▶ To do:
**a)** According to the forum thread on fresh roasted beans, which brand of beans was in bignorry's emergency tin?
**b)** Reproduce the forum thread on fresh roasted beans between "## bignorry (Mar" and "(Jan 24, 2013)", inclusive, substituting "backup" for "Lucaffe".

▶ Given passage:
# how to appreciate fresh roasted beans...



## bignorry (Mar 19, 2013)

Having a few kg of beans resting I went to my emergency tin of Lucaffe beans thinking "this will do a day or two " then I could open one of the big bags.I had forgotten how different fresh roast is to ordinary roasted beans and it really gave me a wake up ,so much so that I'm going to order more beans tonight ensuring that this doesn't happen again soon.Maybe if you are thinking "same old beans again" a taste of bad ones will bring you back to your senses.


----------



## Kyle548 (Jan 24, 2013)

bignorry said:


> Having a few kg of beans resting I went to my emergency tin of Lucaffe beans thinking "this will do a day or two " then I could open one of the big bags.I had forgotten how different fresh roast is to ordinary roasted beans and it really gave me a wake up ,so much so that I'm going to order more beans tonight ensuring that this doesn't happen again soon.Maybe if you are thinking "same old beans again" a taste of bad ones will bring you back to your senses.

▶ Given data:
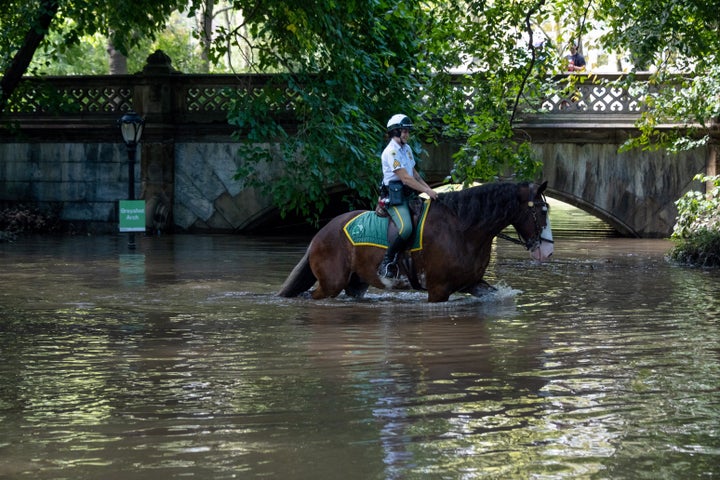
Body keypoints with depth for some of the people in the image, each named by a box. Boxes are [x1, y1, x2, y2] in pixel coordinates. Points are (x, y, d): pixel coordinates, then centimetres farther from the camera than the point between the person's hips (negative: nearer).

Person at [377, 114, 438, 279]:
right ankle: (386, 264, -20)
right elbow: (405, 178, -21)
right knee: (406, 228, -28)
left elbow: (414, 173, 20)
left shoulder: (407, 148, 13)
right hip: (395, 197, -10)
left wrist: (428, 188, 8)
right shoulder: (391, 152, -16)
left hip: (407, 195, 10)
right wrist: (426, 191, -19)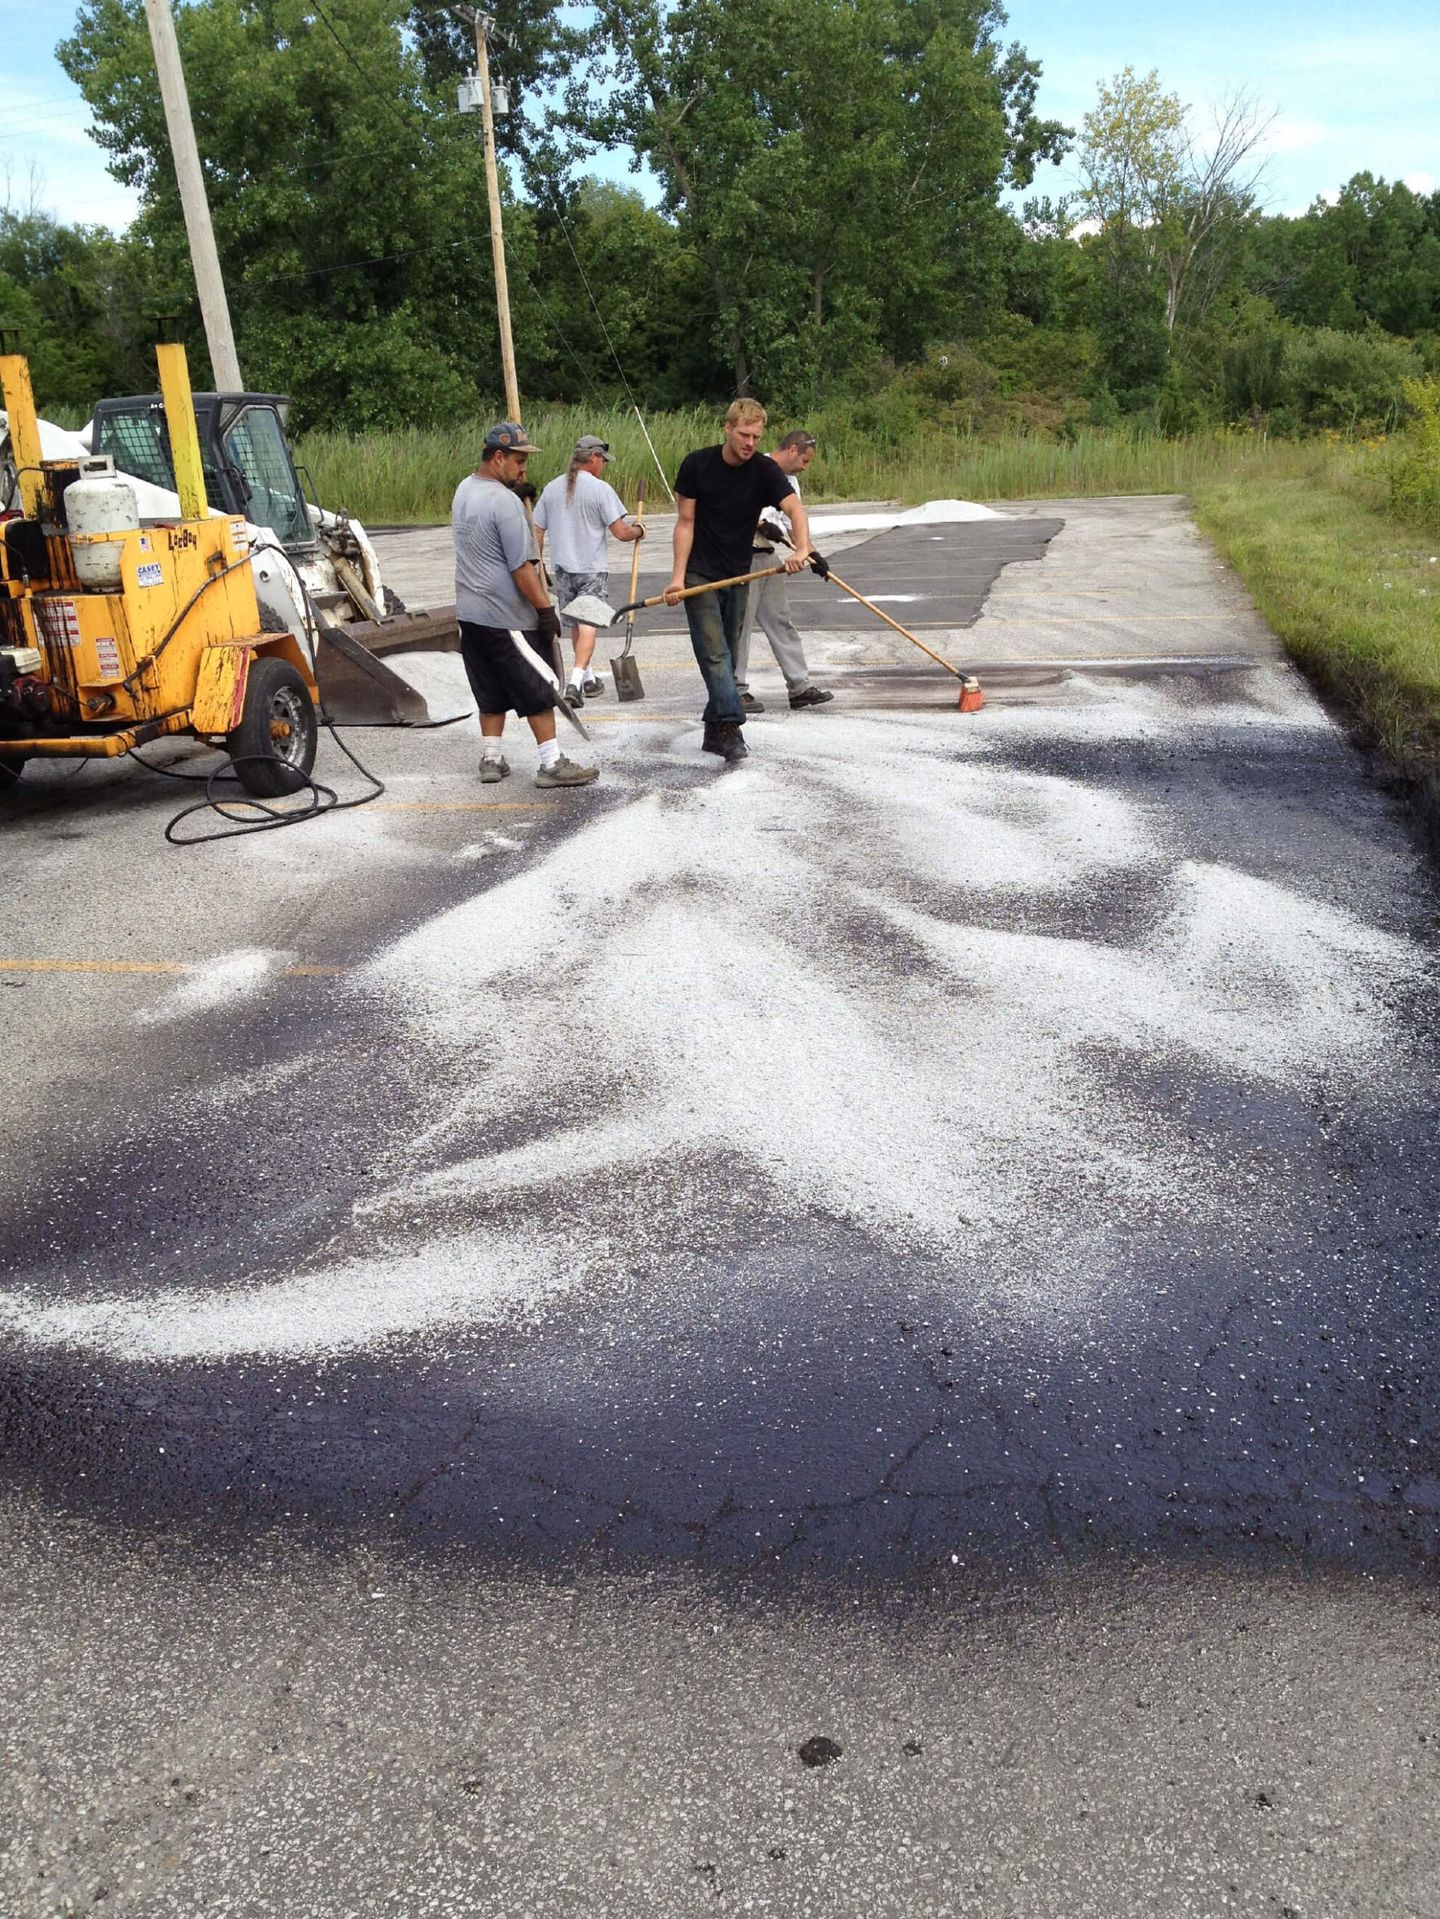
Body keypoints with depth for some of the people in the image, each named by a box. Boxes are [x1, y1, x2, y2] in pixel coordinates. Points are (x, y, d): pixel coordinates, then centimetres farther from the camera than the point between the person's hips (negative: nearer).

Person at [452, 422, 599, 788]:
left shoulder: (464, 489, 9)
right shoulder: (505, 502, -18)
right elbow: (521, 568, -20)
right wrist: (545, 609, -15)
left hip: (469, 611, 9)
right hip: (505, 617, -9)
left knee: (491, 691, 16)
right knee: (538, 691, -2)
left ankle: (490, 759, 19)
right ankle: (552, 764, 0)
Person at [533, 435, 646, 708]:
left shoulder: (552, 488, 5)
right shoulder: (600, 489, -11)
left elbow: (537, 532, 8)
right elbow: (621, 532, -13)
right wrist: (638, 531, 9)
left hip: (562, 568, 5)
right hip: (591, 568, -5)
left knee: (575, 624, 17)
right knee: (588, 624, -6)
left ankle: (588, 678, 30)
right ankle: (575, 681, -20)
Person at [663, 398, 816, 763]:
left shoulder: (765, 470, -6)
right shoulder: (697, 465, -8)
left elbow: (795, 508, -20)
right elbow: (686, 522, -4)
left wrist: (802, 549, -41)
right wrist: (678, 576, -12)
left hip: (738, 576, 3)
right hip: (700, 574, -3)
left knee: (727, 654, 8)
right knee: (714, 653, -13)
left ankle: (714, 731, 18)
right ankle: (731, 726, -21)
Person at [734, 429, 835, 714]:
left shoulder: (790, 481, 15)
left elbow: (793, 523, 12)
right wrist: (761, 524, -23)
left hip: (767, 556, 9)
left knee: (780, 619, 10)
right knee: (740, 622, -4)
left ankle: (799, 686, 14)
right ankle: (736, 690, 4)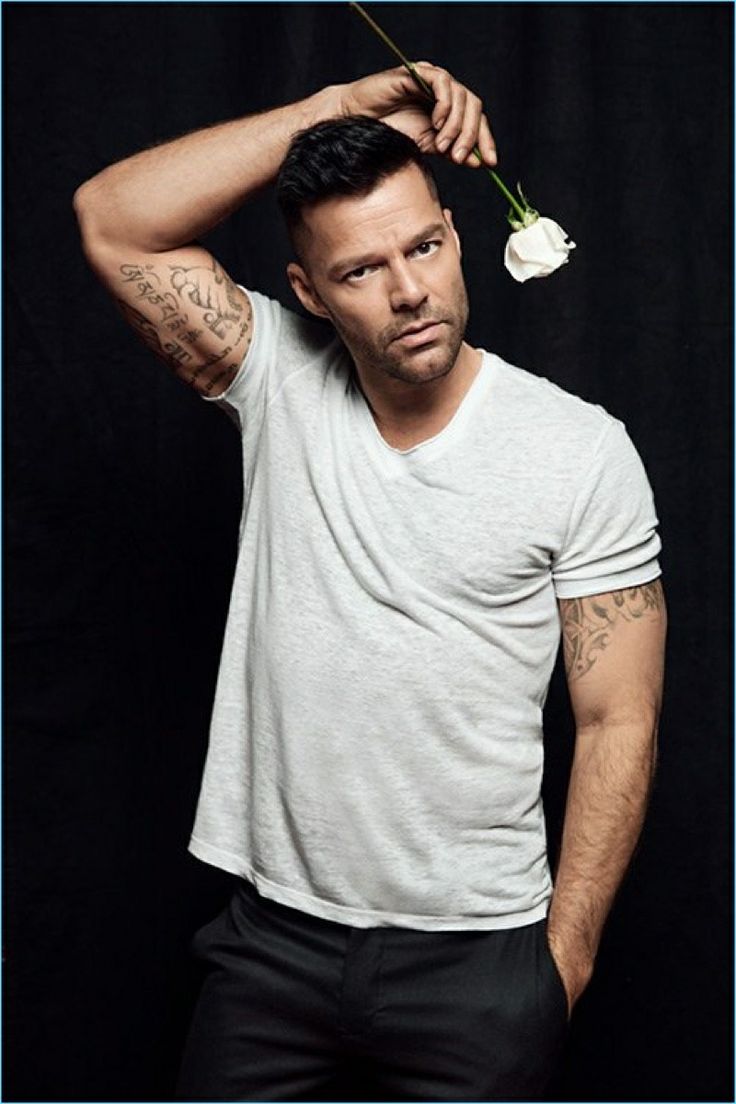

▶ Your written answers:
**a)** Lucaffe

**b)**
## bignorry (Mar 19, 2013)

Having a few kg of beans resting I went to my emergency tin of backup beans thinking "this will do a day or two " then I could open one of the big bags.I had forgotten how different fresh roast is to ordinary roasted beans and it really gave me a wake up ,so much so that I'm going to order more beans tonight ensuring that this doesn't happen again soon.Maybe if you are thinking "same old beans again" a taste of bad ones will bring you back to your senses.


----------



## Kyle548 (Jan 24, 2013)